I've heard so many random comments about how some people need to and never graduate from college student physical student sleeping structures. Think futons, mattresses on the floor, twin bunk beds. A friend of mine was actually completely repelled by a person who now makes good money (first “real job” after freelancing) who is still sleeping on a mattress on the floor. (And apparently doesn't suffer from back problems, like one friend, who would be sleeping in agony on most conventional beds.) 

 

Futon on floor

I guess maybe the whole adult bed issues ties into marriage. You know, the marriage bed, and dowry chests often contained linens and other items to furnish the bed. And this bed would be for the couple only, a major rite of passage, as for many centuries siblings and unmarried family members routinely slept together in the same bed. Why? Most people were poor. Privacy was lacking. Bedding was expensive. 

Of course, in the United States, most young adults live with each other, cohabit before marriage. In fact, I even remember when I was living in the dorms, the sign when a guy and a girl (two guys was of course taboo at that time) began to cohabit was the double bed. Sometimes two beds pushed together, and usually in the guy's room. Apparently the guy's dorm was a more acceptable place for sex than the girl's dorm. The few times guys even visited the girl dorms was for let me eat with or even fix dinner for you in my room. Sexist, oh yes! 

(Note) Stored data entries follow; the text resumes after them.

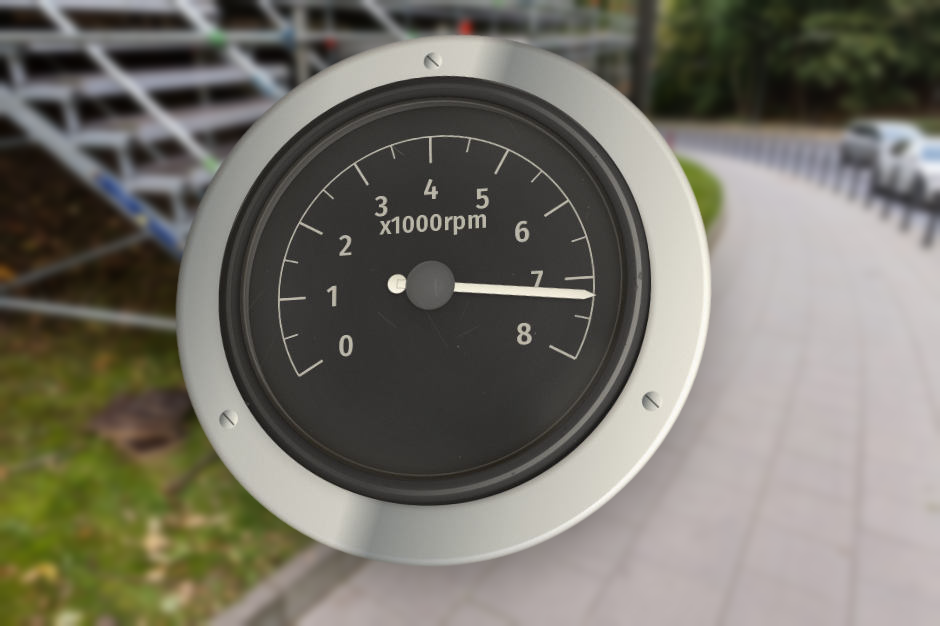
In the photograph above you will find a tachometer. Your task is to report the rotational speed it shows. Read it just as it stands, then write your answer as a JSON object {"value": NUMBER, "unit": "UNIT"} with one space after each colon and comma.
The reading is {"value": 7250, "unit": "rpm"}
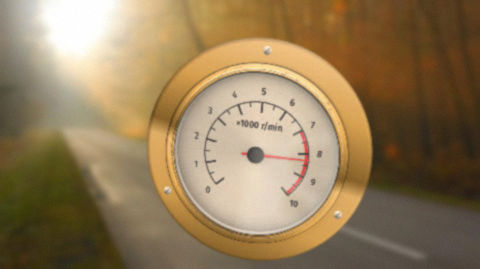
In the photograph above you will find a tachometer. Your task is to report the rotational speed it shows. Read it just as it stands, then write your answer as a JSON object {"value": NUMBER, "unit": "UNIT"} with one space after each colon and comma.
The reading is {"value": 8250, "unit": "rpm"}
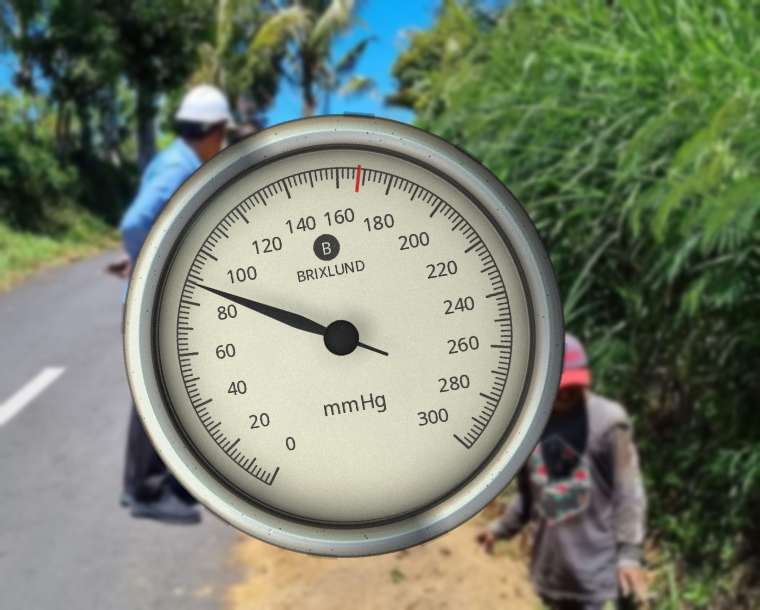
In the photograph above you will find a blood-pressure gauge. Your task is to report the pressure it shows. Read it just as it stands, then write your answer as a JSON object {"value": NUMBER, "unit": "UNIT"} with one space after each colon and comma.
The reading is {"value": 88, "unit": "mmHg"}
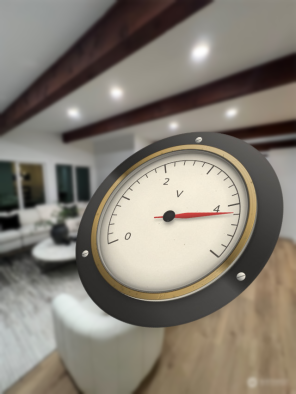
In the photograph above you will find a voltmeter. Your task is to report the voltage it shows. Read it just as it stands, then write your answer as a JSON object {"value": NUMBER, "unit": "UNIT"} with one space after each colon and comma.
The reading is {"value": 4.2, "unit": "V"}
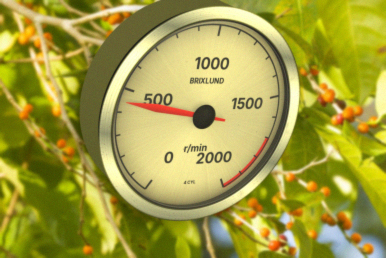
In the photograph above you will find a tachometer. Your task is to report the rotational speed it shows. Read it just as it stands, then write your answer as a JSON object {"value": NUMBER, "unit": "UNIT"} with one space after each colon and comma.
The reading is {"value": 450, "unit": "rpm"}
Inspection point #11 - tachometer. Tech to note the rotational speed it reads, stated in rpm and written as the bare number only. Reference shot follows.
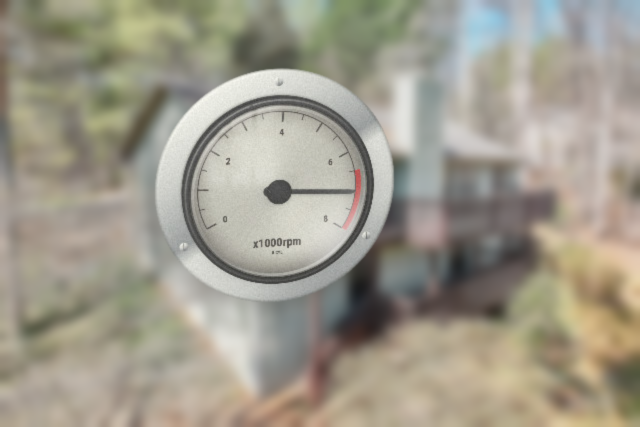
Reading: 7000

I've often wondered if a certain type of bed makes better sex. I mean, some bed sex fantasies involve frills and canopies and flowers but also rough sex. Really rough. I think of those bodice-ripper historical romance novels, where the guy who ends up being Prince Charming, but not after some often an often mind-boggling I love him, I hate him, I love her, I hate her, and the result of this confusion is a heroine deflowered before the wedding, sometimes on the same bed where she ends up after the marriage. 
Bodice ripper cover art


In contrast, the man-eating, predatory Sue Ann Nivens on the Mary Tyler Moore Show ended up doing the deflowering on her indescribable bed. We see this bed in one episode, where the WJM-TV gang congregate to comfort her when she realizes her sister will be staying in Minneapolis to host a rival cooking show. Erosville, USA. Cupids, flowers, pink satin. It vibrates. And when the climax occurs (and in Sue Ann's world, her climax is the goal), the florid theme from Tchaikovsky's Romeo and Juliet sounds forth. 
 

Sue Ann Nivens' bed

I'm not entirely sure how LGBTQ persons fit into this dynamic, because for ages they were banned from participating in traditional heterosexual rites of passage. In the days of the closet, when lovers had to present themselves as “roommates,” I'm sure a double bed would more than raise eyebrows. But then, those were the days when heterosexual icons Lucy and Ricky had to sleep in separate twin beds after the first season of I Love Lucy as a double bed was too risque. 

I just bought some bed risers for my futon frame. I sleep on a futon, which used to be on the floor, then on a low wooden frame, then on a black metal sling frame (still low). Now the sleeping structure resembles a bed, at least the height. Have I grown up? Maybe, but the best sex I've had occurred on the floor of a van.